The criminal investigation unit of the IRS expects to add to the list of 14 FIFA officials and corporate co-conspirators already indicted in this week’s soccer corruption scandal or whatever the fuck, the New York Times reported Friday evening. But it’s still not clear whether the U.S. will go after the biggest fish, freshly reelected FIFA emperor-for-life Sepp Blatter.

“I’m fairly confident that we will have another round of indictments,” Richard Weber, the chief of IRS criminal investigations told the NYT, but he declined to name names.

The story dances carefully around FIFA’s lingering Blatter problem, implying he might be a target of the investigation without coming out and saying it. Here’s Matt Apuzzo for the Times:

Mr. Weber would not identify the remaining targets of the federal investigation or say whether Mr. Blatter was among them. Mr. Weber said he understood that federal investigators, by publicly vowing to rid soccer of corruption, had raised expectations around the world. But he did not shy away from those expectations.
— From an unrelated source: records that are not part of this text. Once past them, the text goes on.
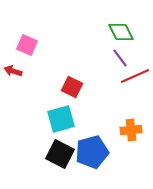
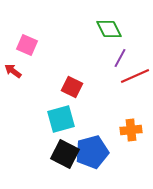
green diamond: moved 12 px left, 3 px up
purple line: rotated 66 degrees clockwise
red arrow: rotated 18 degrees clockwise
black square: moved 5 px right
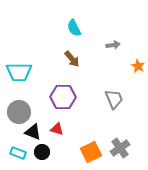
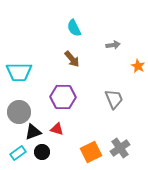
black triangle: rotated 42 degrees counterclockwise
cyan rectangle: rotated 56 degrees counterclockwise
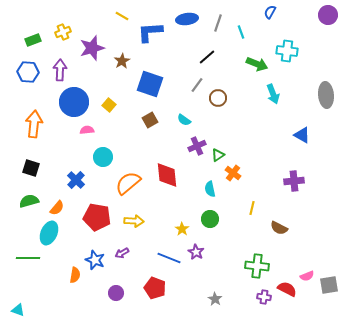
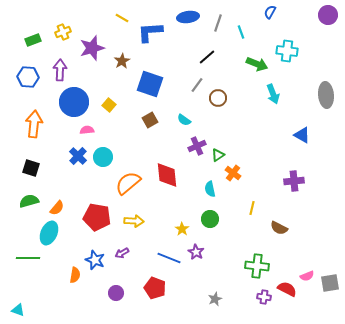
yellow line at (122, 16): moved 2 px down
blue ellipse at (187, 19): moved 1 px right, 2 px up
blue hexagon at (28, 72): moved 5 px down
blue cross at (76, 180): moved 2 px right, 24 px up
gray square at (329, 285): moved 1 px right, 2 px up
gray star at (215, 299): rotated 16 degrees clockwise
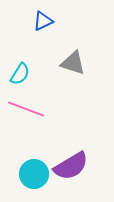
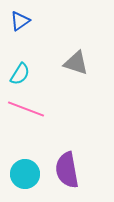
blue triangle: moved 23 px left; rotated 10 degrees counterclockwise
gray triangle: moved 3 px right
purple semicircle: moved 4 px left, 4 px down; rotated 111 degrees clockwise
cyan circle: moved 9 px left
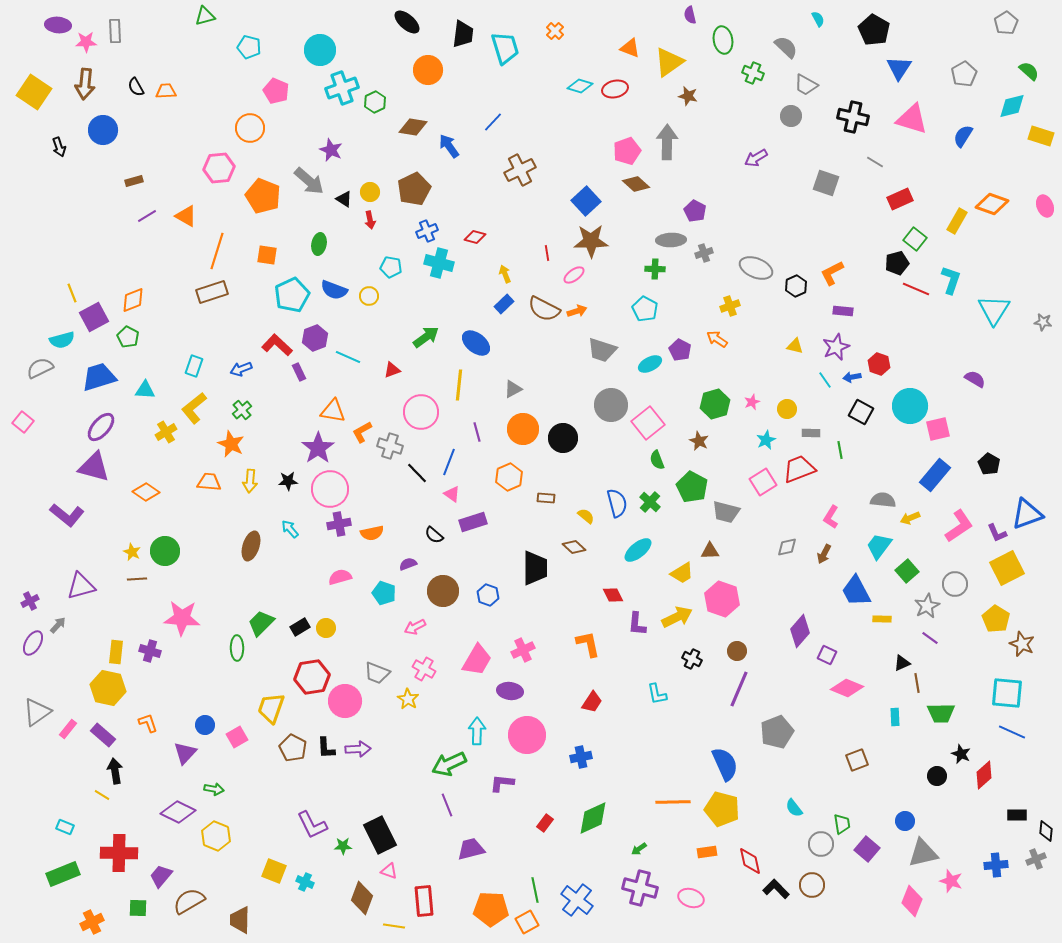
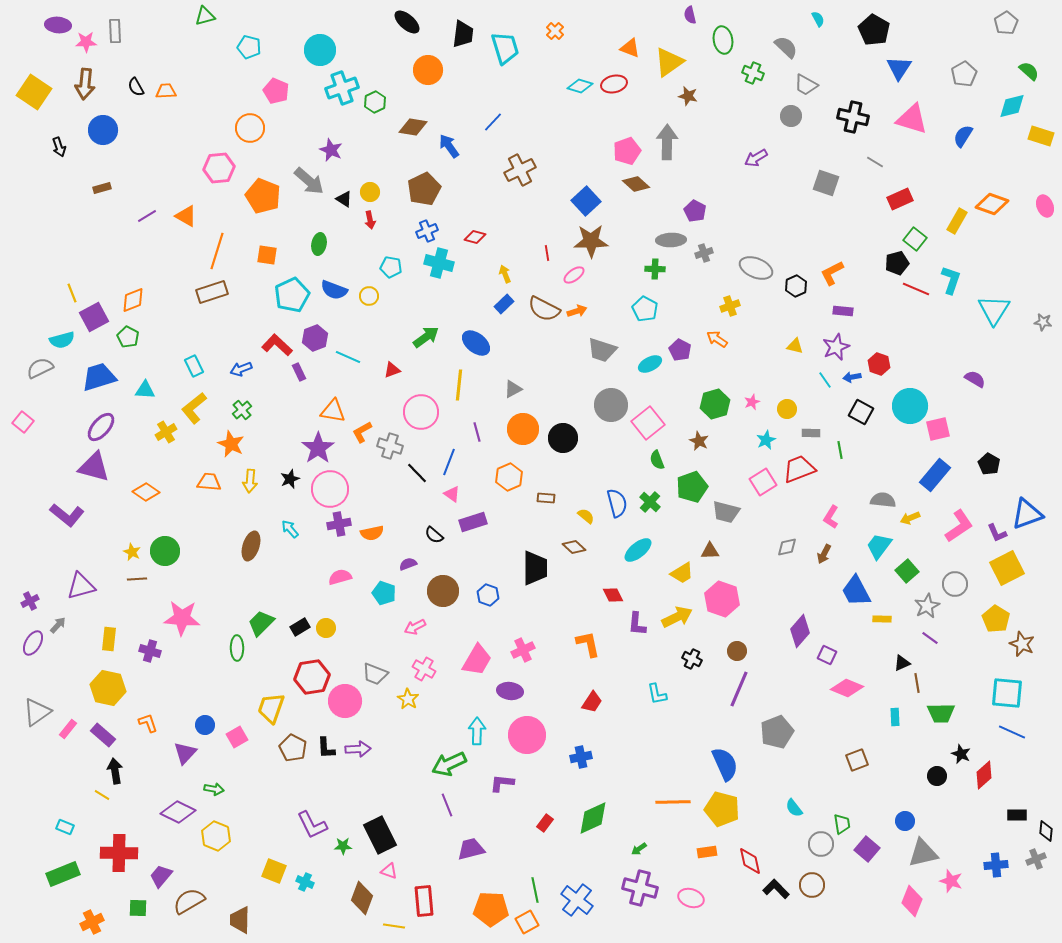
red ellipse at (615, 89): moved 1 px left, 5 px up
brown rectangle at (134, 181): moved 32 px left, 7 px down
brown pentagon at (414, 189): moved 10 px right
cyan rectangle at (194, 366): rotated 45 degrees counterclockwise
black star at (288, 481): moved 2 px right, 2 px up; rotated 18 degrees counterclockwise
green pentagon at (692, 487): rotated 24 degrees clockwise
yellow rectangle at (116, 652): moved 7 px left, 13 px up
gray trapezoid at (377, 673): moved 2 px left, 1 px down
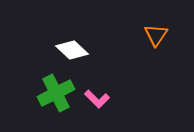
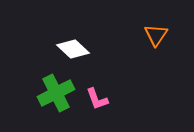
white diamond: moved 1 px right, 1 px up
pink L-shape: rotated 25 degrees clockwise
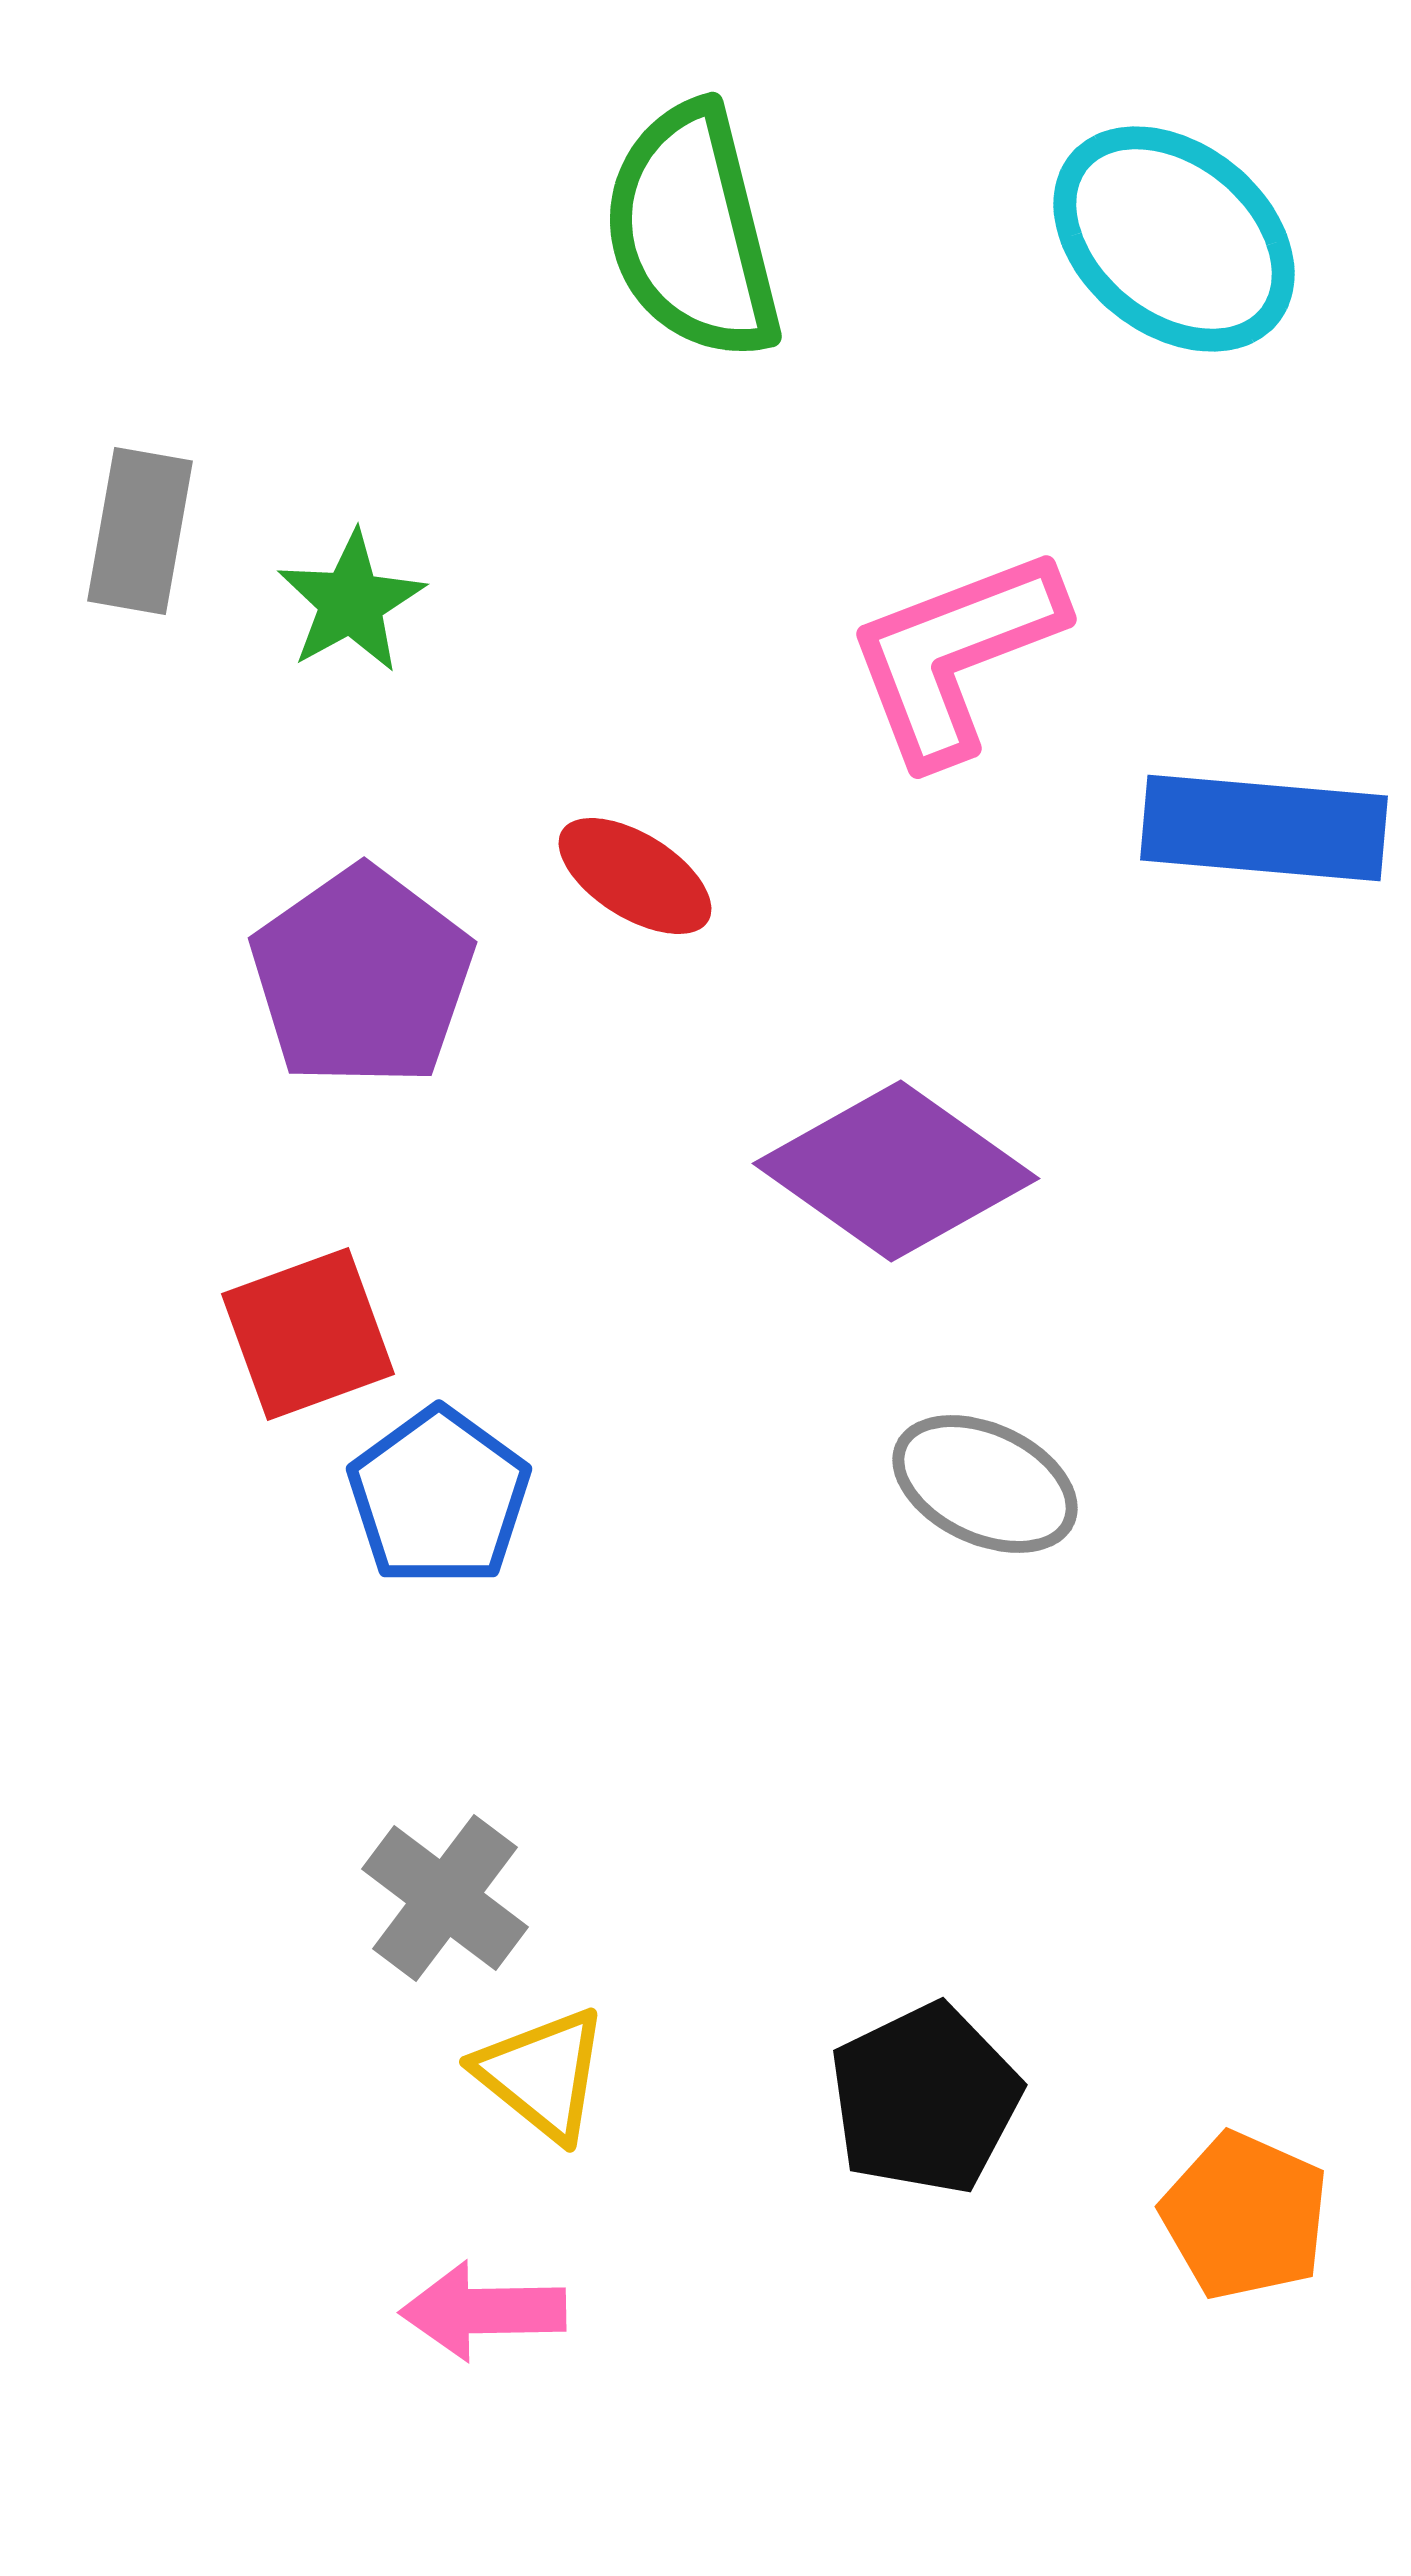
“We strongly believe there are other people and entities involved in criminal acts,” he said.

“Eppsay Atterblay,” Weber might as well have said, winking suggestively.

The IRS says the timing of the FIFA arrests wasn’t intended to stop Blatter’s seemingly inevitable reelection, and that the association’s annual meeting in Zurich was the only time they could get so many of their suspects, based in several different nations, in one convenient location.

For his part, Blatter claims to be “disgusted” at the allegations of widespread bribery and money laundering within the organization that he’s run for the past 17 years. He’s decided not to resign in the face of the continuing investigation.